#### Records for processing ####
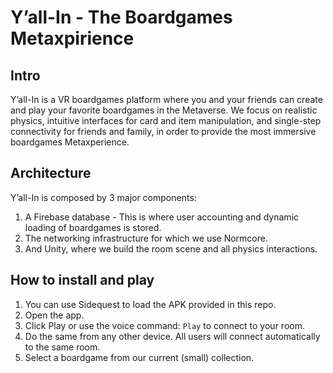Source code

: # Y’all-In - The Boardgames Metaxpirience

## Intro

Y’all-In is a VR boardgames platform where you and your friends can create and play your favorite boardgames in the Metaverse. We focus on realistic physics, intuitive interfaces for card and item manipulation, and single-step connectivity for friends and family, in order to provide the most immersive boardgames Metaxperience.

## Architecture

Y’all-In is composed by 3 major components:

1. A Firebase database - This is where user accounting and dynamic loading of boardgames is stored.
2. The networking infrastructure for which we use Normcore.
3. And Unity, where we build the room scene and all physics interactions.

## How to install and play

1. You can use Sidequest to load the APK provided in this repo.
2. Open the app.
3. Click Play or use the voice command: `Play` to connect to your room.
4. Do the same from any other device. All users will connect automatically to the same room.
5. Select a boardgame from our current (small) collection.
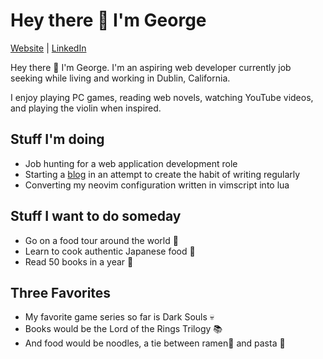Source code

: # Hey there 👋 I'm George

[Website](https://www.geyokoyama.com/) | [LinkedIn](https://www.linkedin.com/in/georgeyokoyama/)

Hey there 👋 I'm George. I'm an aspiring web developer currently job seeking while living and working in Dublin, California.

I enjoy playing PC games, reading web novels, watching YouTube videos, and playing the violin when inspired.

## Stuff I'm doing
* Job hunting for a web application development role
* Starting a [blog](https://dev.to/geyokoyama) in an attempt to create the habit of writing regularly
* Converting my neovim configuration written in vimscript into lua

## Stuff I want to do someday
* Go on a food tour around the world 🍖
* Learn to cook authentic Japanese food 🍱
* Read 50 books in a year 📖

## Three Favorites
* My favorite game series so far is Dark Souls 💀
* Books would be the Lord of the Rings Trilogy 📚
* And food would be noodles, a tie between ramen🍜 and pasta 🍝
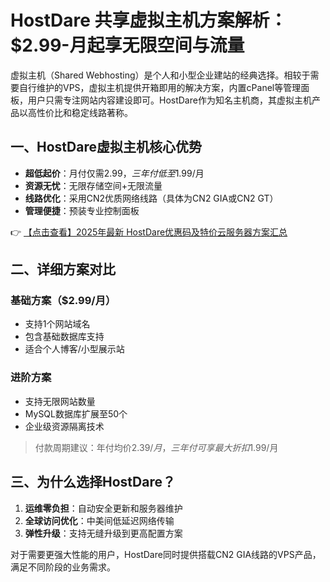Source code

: # HostDare 共享虚拟主机方案解析：$2.99-月起享无限空间与流量

虚拟主机（Shared Webhosting）是个人和小型企业建站的经典选择。相较于需要自行维护的VPS，虚拟主机提供开箱即用的解决方案，内置cPanel等管理面板，用户只需专注网站内容建设即可。HostDare作为知名主机商，其虚拟主机产品以高性价比和稳定线路著称。

## 一、HostDare虚拟主机核心优势

- **超低起价**：月付仅需$2.99，三年付低至$1.99/月
- **资源无忧**：无限存储空间+无限流量
- **线路优化**：采用CN2优质网络线路（具体为CN2 GIA或CN2 GT）
- **管理便捷**：预装专业控制面板

👉 [【点击查看】2025年最新 HostDare优惠码及特价云服务器方案汇总](https://bit.ly/hostdare)

## 二、详细方案对比

### 基础方案（$2.99/月）
- 支持1个网站域名
- 包含基础数据库支持
- 适合个人博客/小型展示站

### 进阶方案
- 支持无限网站数量
- MySQL数据库扩展至50个
- 企业级资源隔离技术

> 付款周期建议：年付均价$2.39/月，三年付可享最大折扣$1.99/月

## 三、为什么选择HostDare？

1. **运维零负担**：自动安全更新和服务器维护
2. **全球访问优化**：中美间低延迟网络传输
3. **弹性升级**：支持无缝升级到更高配置方案

对于需要更强大性能的用户，HostDare同时提供搭载CN2 GIA线路的VPS产品，满足不同阶段的业务需求。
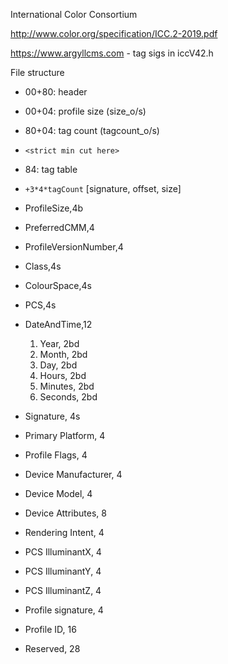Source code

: International Color Consortium

http://www.color.org/specification/ICC.2-2019.pdf

https://www.argyllcms.com - tag sigs in iccV42.h

File structure

- 00+80: header
 - 00+04: profile size (size_o/s)
- 80+04: tag count (tagcount_o/s)
- `<strict min cut here>`
- 84: tag table
 - `+3*4*tagCount` [signature, offset, size]


- ProfileSize,4b
- PreferredCMM,4
- ProfileVersionNumber,4
- Class,4s
- ColourSpace,4s
- PCS,4s
- DateAndTime,12
  1. Year, 2bd
  1. Month, 2bd
  1. Day, 2bd
  1. Hours, 2bd
  1. Minutes, 2bd
  1. Seconds, 2bd
- Signature, 4s
- Primary Platform, 4
- Profile Flags, 4
- Device Manufacturer, 4
- Device Model, 4
- Device Attributes, 8
- Rendering Intent, 4
- PCS IlluminantX, 4
- PCS IlluminantY, 4
- PCS IlluminantZ, 4
- Profile signature, 4
- Profile ID, 16
- Reserved, 28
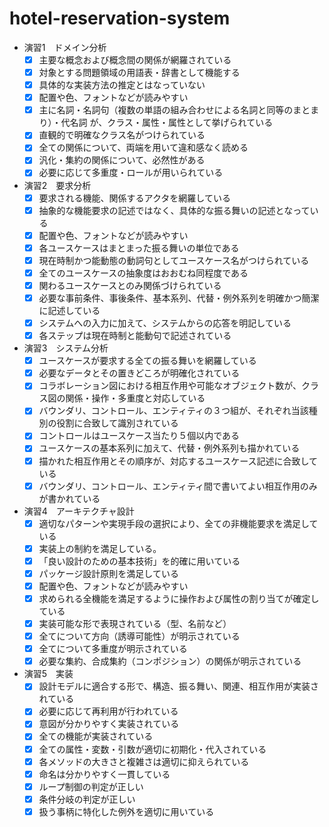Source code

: # hotel-reservation-system
- 演習1　ドメイン分析
    - [x] 主要な概念および概念間の関係が網羅されている
    - [x] 対象とする問題領域の用語表・辞書として機能する
    - [x] 具体的な実装方法の推定とはなっていない
    - [x] 配置や色、フォントなどが読みやすい
    - [x] 主に名詞・名詞句（複数の単語の組み合わせによる名詞と同等のまとまり）・代名詞 が、クラス・属性・属性として挙げられている
    - [x] 直観的で明確なクラス名がつけられている
    - [x] 全ての関係について、両端を用いて違和感なく読める
    - [x] 汎化・集約の関係について、必然性がある
    - [x] 必要に応じて多重度・ロールが用いられている
- 演習2　要求分析
    - [x] 要求される機能、関係するアクタを網羅している
    - [x] 抽象的な機能要求の記述ではなく、具体的な振る舞いの記述となっている
    - [x] 配置や色、フォントなどが読みやすい
    - [x] 各ユースケースはまとまった振る舞いの単位である
    - [x] 現在時制かつ能動態の動詞句としてユースケース名がつけられている
    - [x] 全てのユースケースの抽象度はおおむね同程度である
    - [x] 関わるユースケースとのみ関係づけられている
    - [x] 必要な事前条件、事後条件、基本系列、代替・例外系列を明確かつ簡潔に記述している
    - [x] システムへの入力に加えて、システムからの応答を明記している
    - [x] 各ステップは現在時制と能動句で記述されている
- 演習3　システム分析
    - [x] ユースケースが要求する全ての振る舞いを網羅している
    - [x] 必要なデータとその置きどころが明確化されている
    - [x] コラボレーション図における相互作用や可能なオブジェクト数が、クラス図の関係・操作・多重度と対応している
    - [x] バウンダリ、コントロール、エンティティの３つ組が、それぞれ当該種別の役割に合致して識別されている
    - [x] コントロールはユースケース当たり５個以内である
    - [x] ユースケースの基本系列に加えて、代替・例外系列も描かれている
    - [x] 描かれた相互作用とその順序が、対応するユースケース記述に合致している
    - [x] バウンダリ、コントロール、エンティティ間で書いてよい相互作用のみが書かれている
- 演習4　アーキテクチャ設計
    - [x] 適切なパターンや実現手段の選択により、全ての非機能要求を満足している
    - [x] 実装上の制約を満足している。
    - [x] 「良い設計のための基本技術」を的確に用いている
    - [x] パッケージ設計原則を満足している
    - [x] 配置や色、フォントなどが読みやすい
    - [x] 求められる全機能を満足するように操作および属性の割り当てが確定している
    - [x] 実装可能な形で表現されている（型、名前など）
    - [x] 全てについて方向（誘導可能性）が明示されている
    - [x] 全てについて多重度が明示されている
    - [x] 必要な集約、合成集約（コンポジション）の関係が明示されている
- 演習5　実装
    - [x] 設計モデルに適合する形で、構造、振る舞い、関連、相互作用が実装されている
    - [x] 必要に応じて再利用が行われている
    - [x] 意図が分かりやすく実装されている
    - [x] 全ての機能が実装されている
    - [x] 全ての属性・変数・引数が適切に初期化・代入されている
    - [x] 各メソッドの大きさと複雑さは適切に抑えられている
    - [x] 命名は分かりやすく一貫している
    - [x] ループ制御の判定が正しい
    - [x] 条件分岐の判定が正しい
    - [x] 扱う事柄に特化した例外を適切に用いている
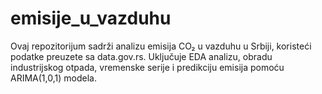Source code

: # emisije_u_vazduhu
Ovaj repozitorijum sadrži analizu emisija CO₂ u vazduhu u Srbiji, koristeći podatke preuzete sa data.gov.rs. Uključuje EDA analizu, obradu industrijskog otpada, vremenske serije i predikciju emisija pomoću ARIMA(1,0,1) modela.
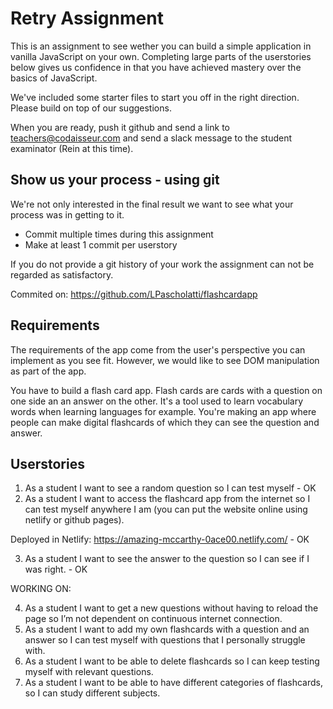 # Retry Assignment

This is an assignment to see wether you can build a simple application in vanilla JavaScript on your own. Completing large parts of the userstories below gives us confidence in that you have achieved mastery over the basics of JavaScript.

We've included some starter files to start you off in the right direction. Please build on top of our suggestions.

When you are ready, push it github and send a link to teachers@codaisseur.com and send a slack message to the student examinator (Rein at this time).

## Show us your process - using git

We're not only interested in the final result we want to see what your process was in getting to it.

- Commit multiple times during this assignment
- Make at least 1 commit per userstory

If you do not provide a git history of your work the assignment can not be regarded as satisfactory.

Commited on: https://github.com/LPascholatti/flashcardapp

## Requirements

The requirements of the app come from the user's perspective you can implement as you see fit. However, we would like to see DOM manipulation as part of the app.

You have to build a flash card app. Flash cards are cards with a question on one side an an answer on the other. It's a tool used to learn vocabulary words when learning languages for example. You're making an app where people can make digital flashcards of which they can see the question and answer.

## Userstories

1. As a student I want to see a random question so I can test myself - OK
2. As a student I want to access the flashcard app from the internet so I can test myself anywhere I am (you can put the website online using netlify or github pages).

Deployed in Netlify: https://amazing-mccarthy-0ace00.netlify.com/ - OK

3. As a student I want to see the answer to the question so I can see if I was right. - OK

WORKING ON:

4. As a student I want to get a new questions without having to reload the page so I’m not dependent on continuous internet connection.
5. As a student I want to add my own flashcards with a question and an answer so I can test myself with questions that I personally struggle with.
6. As a student I want to be able to delete flashcards so I can keep testing myself with relevant questions.
7. As a student I want to be able to have different categories of flashcards, so I can study different subjects.

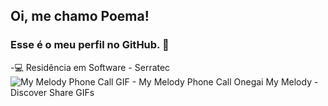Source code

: ## Oi, me chamo Poema!
### Esse é o meu perfil no GitHub. 🌱
-💻 Residência em Software - Serratec                                          
![My Melody Phone Call GIF - My Melody Phone Call Onegai My Melody - Discover   Share GIFs](https://user-images.githubusercontent.com/105015617/187967079-4a698056-24e0-435a-a64d-c33e23b54d57.gif)
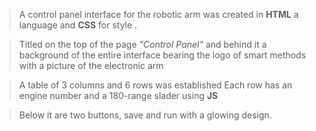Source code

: > A control panel interface for the robotic arm was created in **HTML** a language and **CSS** for style .

> Titled on the top of the page _"Control Panel"_ and behind it a background of the entire interface bearing the logo of smart methods with a picture of the electronic arm

> A table of 3 columns and 6 rows was established 
> Each row has an engine number and a 180-range slader using **JS**

> Below it are two buttons, save and run with a glowing design.

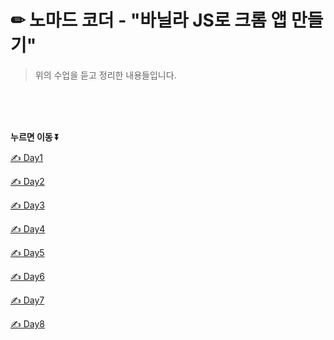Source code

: # ✏ 노마드 코더 -  "바닐라 JS로 크롬 앱 만들기"  
> 위의 수업을 듣고 정리한 내용들입니다.  

<br/>  
<br/>  
<br/>  

**누르면 이동 ⏬**

[✍️ Day1](./Day1/TIL_Day1.md)

[✍️ Day2](./Day2/TIL_Day2.md)

[✍️ Day3](./Day3/TIL_Day3.md)

[✍️ Day4](./Day4/TIL_Day4.md)

[✍️ Day5](./Day5/TIL_Day5.md)

[✍️ Day6](./Day6/TIL_Day6.md)

[✍️ Day7](./Day7/TIL_Day7.md)

[✍️ Day8](./Day8/TIL_Day8.md)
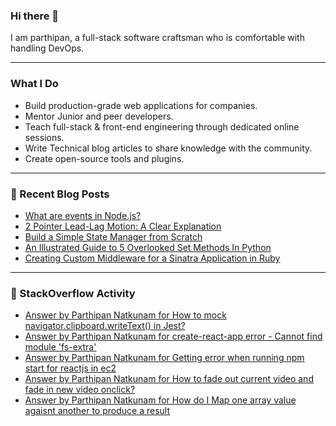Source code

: 
### Hi there 👋
I am parthipan, a full-stack software craftsman who is comfortable with handling DevOps.

---

### What I Do
- Build production-grade web applications for companies.
- Mentor Junior and peer developers.
- Teach full-stack & front-end engineering through dedicated online sessions.
- Write Technical blog articles to share knowledge with the community.
- Create open-source tools and plugins.

---

### 📄 Recent Blog Posts
<!-- BLOG-POST-LIST:START -->
- [What are events in Node.js?](https://levelup.gitconnected.com/what-are-events-in-node-js-0faa048dabbc?source=rss-1a7725724267------2)
- [2 Pointer Lead-Lag Motion: A Clear Explanation](https://levelup.gitconnected.com/2-pointer-lead-lag-motion-a-clear-explanation-8ff8003ae0ac?source=rss-1a7725724267------2)
- [Build a Simple State Manager from Scratch](https://levelup.gitconnected.com/build-a-simple-state-manager-from-scratch-6493060d9716?source=rss-1a7725724267------2)
- [An Illustrated Guide to 5 Overlooked Set Methods In Python](https://levelup.gitconnected.com/an-illustrated-guide-to-5-overlooked-set-methods-in-python-cef262ffad19?source=rss-1a7725724267------2)
- [Creating Custom Middleware for a Sinatra Application in Ruby](https://levelup.gitconnected.com/creating-custom-middleware-for-a-sinatra-application-in-ruby-07d743b9c4bd?source=rss-1a7725724267------2)
<!-- BLOG-POST-LIST:END -->

---

### 🔎 StackOverflow Activity
<!-- STACKOVERFLOW:START -->
- [Answer by Parthipan Natkunam for How to mock navigator.clipboard.writeText&lpar;&rpar; in Jest?](https://stackoverflow.com/questions/62351935/how-to-mock-navigator-clipboard-writetext-in-jest/65870099#65870099)
- [Answer by Parthipan Natkunam for create-react-app error - Cannot find module &#39;fs-extra&#39;](https://stackoverflow.com/questions/50724329/create-react-app-error-cannot-find-module-fs-extra/58448852#58448852)
- [Answer by Parthipan Natkunam for Getting error when running npm start for reactjs in ec2](https://stackoverflow.com/questions/58285368/getting-error-when-running-npm-start-for-reactjs-in-ec2/58342171#58342171)
- [Answer by Parthipan Natkunam for How to fade out current video and fade in new video onclick?](https://stackoverflow.com/questions/53316112/how-to-fade-out-current-video-and-fade-in-new-video-onclick/53318218#53318218)
- [Answer by Parthipan Natkunam for How do I Map one array value agaisnt another to produce a result](https://stackoverflow.com/questions/53299774/how-do-i-map-one-array-value-agaisnt-another-to-produce-a-result/53300303#53300303)
<!-- STACKOVERFLOW:END -->




<!--
**Parthipan-Natkunam/Parthipan-Natkunam** is a ✨ _special_ ✨ repository because its `README.md` (this file) appears on your GitHub profile.

Here are some ideas to get you started:

- 🔭 I’m currently working on ...
- 🌱 I’m currently learning ...
- 👯 I’m looking to collaborate on ...
- 🤔 I’m looking for help with ...
- 💬 Ask me about ...
- 📫 How to reach me: ...
- 😄 Pronouns: ...
- ⚡ Fun fact: ...
-->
####
Exercise directions: Using the entries above, transcribe exactly from the line that has "[✍️ Day5](./Day5/TIL_Day5.md)" through the line that has "- [Build a Simple". Pictures are dropped.

Answer box:
[✍️ Day5](./Day5/TIL_Day5.md)

[✍️ Day6](./Day6/TIL_Day6.md)

[✍️ Day7](./Day7/TIL_Day7.md)

[✍️ Day8](./Day8/TIL_Day8.md)
Source code

: 
### Hi there 👋
I am parthipan, a full-stack software craftsman who is comfortable with handling DevOps.

---

### What I Do
- Build production-grade web applications for companies.
- Mentor Junior and peer developers.
- Teach full-stack & front-end engineering through dedicated online sessions.
- Write Technical blog articles to share knowledge with the community.
- Create open-source tools and plugins.

---

### 📄 Recent Blog Posts
<!-- BLOG-POST-LIST:START -->
- [What are events in Node.js?](https://levelup.gitconnected.com/what-are-events-in-node-js-0faa048dabbc?source=rss-1a7725724267------2)
- [2 Pointer Lead-Lag Motion: A Clear Explanation](https://levelup.gitconnected.com/2-pointer-lead-lag-motion-a-clear-explanation-8ff8003ae0ac?source=rss-1a7725724267------2)
- [Build a Simple State Manager from Scratch](https://levelup.gitconnected.com/build-a-simple-state-manager-from-scratch-6493060d9716?source=rss-1a7725724267------2)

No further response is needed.